→ What is being asked: Take every entry below and copy it out word for word.

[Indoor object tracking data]
-- -- --
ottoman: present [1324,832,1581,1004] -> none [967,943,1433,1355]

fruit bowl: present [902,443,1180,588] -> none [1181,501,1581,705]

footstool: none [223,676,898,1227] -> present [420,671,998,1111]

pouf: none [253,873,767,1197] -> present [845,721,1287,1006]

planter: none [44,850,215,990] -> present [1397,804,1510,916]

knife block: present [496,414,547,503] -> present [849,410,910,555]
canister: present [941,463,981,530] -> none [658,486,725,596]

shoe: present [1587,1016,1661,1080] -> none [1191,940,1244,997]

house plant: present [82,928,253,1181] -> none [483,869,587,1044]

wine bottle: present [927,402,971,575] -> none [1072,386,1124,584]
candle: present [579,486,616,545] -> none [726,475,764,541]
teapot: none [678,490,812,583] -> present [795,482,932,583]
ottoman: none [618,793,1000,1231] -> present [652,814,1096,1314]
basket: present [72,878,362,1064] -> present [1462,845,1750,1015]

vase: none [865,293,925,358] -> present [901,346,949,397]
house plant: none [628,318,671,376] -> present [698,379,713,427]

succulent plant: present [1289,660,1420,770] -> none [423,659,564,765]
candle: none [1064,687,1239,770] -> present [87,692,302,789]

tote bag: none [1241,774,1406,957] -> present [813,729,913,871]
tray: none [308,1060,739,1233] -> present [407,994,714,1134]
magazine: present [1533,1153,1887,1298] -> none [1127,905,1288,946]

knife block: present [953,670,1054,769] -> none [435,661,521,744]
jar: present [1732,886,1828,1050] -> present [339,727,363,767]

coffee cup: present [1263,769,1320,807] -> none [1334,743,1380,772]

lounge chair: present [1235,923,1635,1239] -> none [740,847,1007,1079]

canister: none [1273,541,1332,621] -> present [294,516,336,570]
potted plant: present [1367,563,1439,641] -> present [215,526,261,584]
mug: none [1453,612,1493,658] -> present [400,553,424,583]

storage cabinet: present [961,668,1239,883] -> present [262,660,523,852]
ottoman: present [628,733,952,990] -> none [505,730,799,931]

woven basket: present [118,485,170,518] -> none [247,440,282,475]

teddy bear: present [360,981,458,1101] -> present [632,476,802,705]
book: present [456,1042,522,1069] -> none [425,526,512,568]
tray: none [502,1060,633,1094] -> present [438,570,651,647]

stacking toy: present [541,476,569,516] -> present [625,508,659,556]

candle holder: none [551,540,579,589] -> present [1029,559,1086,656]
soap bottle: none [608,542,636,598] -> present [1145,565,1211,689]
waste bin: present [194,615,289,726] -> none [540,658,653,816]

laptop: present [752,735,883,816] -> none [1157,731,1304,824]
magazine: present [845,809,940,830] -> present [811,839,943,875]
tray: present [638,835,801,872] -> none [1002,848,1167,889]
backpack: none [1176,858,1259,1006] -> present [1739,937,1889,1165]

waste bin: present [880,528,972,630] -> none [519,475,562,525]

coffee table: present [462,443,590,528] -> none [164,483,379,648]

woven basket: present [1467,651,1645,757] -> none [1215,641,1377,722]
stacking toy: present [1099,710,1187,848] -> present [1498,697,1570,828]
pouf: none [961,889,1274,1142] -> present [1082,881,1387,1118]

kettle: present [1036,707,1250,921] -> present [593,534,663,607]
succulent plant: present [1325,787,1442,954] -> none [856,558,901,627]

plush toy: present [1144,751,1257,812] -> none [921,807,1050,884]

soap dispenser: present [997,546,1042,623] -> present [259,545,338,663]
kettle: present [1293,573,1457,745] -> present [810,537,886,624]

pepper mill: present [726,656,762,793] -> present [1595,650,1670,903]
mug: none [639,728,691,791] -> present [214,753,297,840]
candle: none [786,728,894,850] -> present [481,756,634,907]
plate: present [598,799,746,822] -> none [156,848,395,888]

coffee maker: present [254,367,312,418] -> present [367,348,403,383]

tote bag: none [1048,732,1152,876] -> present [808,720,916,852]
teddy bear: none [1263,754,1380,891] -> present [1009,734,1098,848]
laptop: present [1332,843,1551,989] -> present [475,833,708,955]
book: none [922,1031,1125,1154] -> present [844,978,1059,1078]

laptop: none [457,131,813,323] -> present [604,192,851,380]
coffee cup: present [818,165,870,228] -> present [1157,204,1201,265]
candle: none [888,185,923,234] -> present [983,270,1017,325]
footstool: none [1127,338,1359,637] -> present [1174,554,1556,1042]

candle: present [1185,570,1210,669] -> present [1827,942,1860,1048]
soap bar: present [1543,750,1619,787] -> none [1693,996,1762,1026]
-- -- --
→ Response for this exercise:
ottoman: present [1324,832,1581,1004] -> none [967,943,1433,1355]

fruit bowl: present [902,443,1180,588] -> none [1181,501,1581,705]

footstool: none [223,676,898,1227] -> present [420,671,998,1111]

pouf: none [253,873,767,1197] -> present [845,721,1287,1006]

planter: none [44,850,215,990] -> present [1397,804,1510,916]

knife block: present [496,414,547,503] -> present [849,410,910,555]
canister: present [941,463,981,530] -> none [658,486,725,596]

shoe: present [1587,1016,1661,1080] -> none [1191,940,1244,997]

house plant: present [82,928,253,1181] -> none [483,869,587,1044]

wine bottle: present [927,402,971,575] -> none [1072,386,1124,584]
candle: present [579,486,616,545] -> none [726,475,764,541]
teapot: none [678,490,812,583] -> present [795,482,932,583]
ottoman: none [618,793,1000,1231] -> present [652,814,1096,1314]
basket: present [72,878,362,1064] -> present [1462,845,1750,1015]

vase: none [865,293,925,358] -> present [901,346,949,397]
house plant: none [628,318,671,376] -> present [698,379,713,427]

succulent plant: present [1289,660,1420,770] -> none [423,659,564,765]
candle: none [1064,687,1239,770] -> present [87,692,302,789]

tote bag: none [1241,774,1406,957] -> present [813,729,913,871]
tray: none [308,1060,739,1233] -> present [407,994,714,1134]
magazine: present [1533,1153,1887,1298] -> none [1127,905,1288,946]

knife block: present [953,670,1054,769] -> none [435,661,521,744]
jar: present [1732,886,1828,1050] -> present [339,727,363,767]

coffee cup: present [1263,769,1320,807] -> none [1334,743,1380,772]

lounge chair: present [1235,923,1635,1239] -> none [740,847,1007,1079]

canister: none [1273,541,1332,621] -> present [294,516,336,570]
potted plant: present [1367,563,1439,641] -> present [215,526,261,584]
mug: none [1453,612,1493,658] -> present [400,553,424,583]

storage cabinet: present [961,668,1239,883] -> present [262,660,523,852]
ottoman: present [628,733,952,990] -> none [505,730,799,931]

woven basket: present [118,485,170,518] -> none [247,440,282,475]

teddy bear: present [360,981,458,1101] -> present [632,476,802,705]
book: present [456,1042,522,1069] -> none [425,526,512,568]
tray: none [502,1060,633,1094] -> present [438,570,651,647]

stacking toy: present [541,476,569,516] -> present [625,508,659,556]

candle holder: none [551,540,579,589] -> present [1029,559,1086,656]
soap bottle: none [608,542,636,598] -> present [1145,565,1211,689]
waste bin: present [194,615,289,726] -> none [540,658,653,816]

laptop: present [752,735,883,816] -> none [1157,731,1304,824]
magazine: present [845,809,940,830] -> present [811,839,943,875]
tray: present [638,835,801,872] -> none [1002,848,1167,889]
backpack: none [1176,858,1259,1006] -> present [1739,937,1889,1165]

waste bin: present [880,528,972,630] -> none [519,475,562,525]

coffee table: present [462,443,590,528] -> none [164,483,379,648]

woven basket: present [1467,651,1645,757] -> none [1215,641,1377,722]
stacking toy: present [1099,710,1187,848] -> present [1498,697,1570,828]
pouf: none [961,889,1274,1142] -> present [1082,881,1387,1118]

kettle: present [1036,707,1250,921] -> present [593,534,663,607]
succulent plant: present [1325,787,1442,954] -> none [856,558,901,627]

plush toy: present [1144,751,1257,812] -> none [921,807,1050,884]

soap dispenser: present [997,546,1042,623] -> present [259,545,338,663]
kettle: present [1293,573,1457,745] -> present [810,537,886,624]

pepper mill: present [726,656,762,793] -> present [1595,650,1670,903]
mug: none [639,728,691,791] -> present [214,753,297,840]
candle: none [786,728,894,850] -> present [481,756,634,907]
plate: present [598,799,746,822] -> none [156,848,395,888]

coffee maker: present [254,367,312,418] -> present [367,348,403,383]

tote bag: none [1048,732,1152,876] -> present [808,720,916,852]
teddy bear: none [1263,754,1380,891] -> present [1009,734,1098,848]
laptop: present [1332,843,1551,989] -> present [475,833,708,955]
book: none [922,1031,1125,1154] -> present [844,978,1059,1078]

laptop: none [457,131,813,323] -> present [604,192,851,380]
coffee cup: present [818,165,870,228] -> present [1157,204,1201,265]
candle: none [888,185,923,234] -> present [983,270,1017,325]
footstool: none [1127,338,1359,637] -> present [1174,554,1556,1042]

candle: present [1185,570,1210,669] -> present [1827,942,1860,1048]
soap bar: present [1543,750,1619,787] -> none [1693,996,1762,1026]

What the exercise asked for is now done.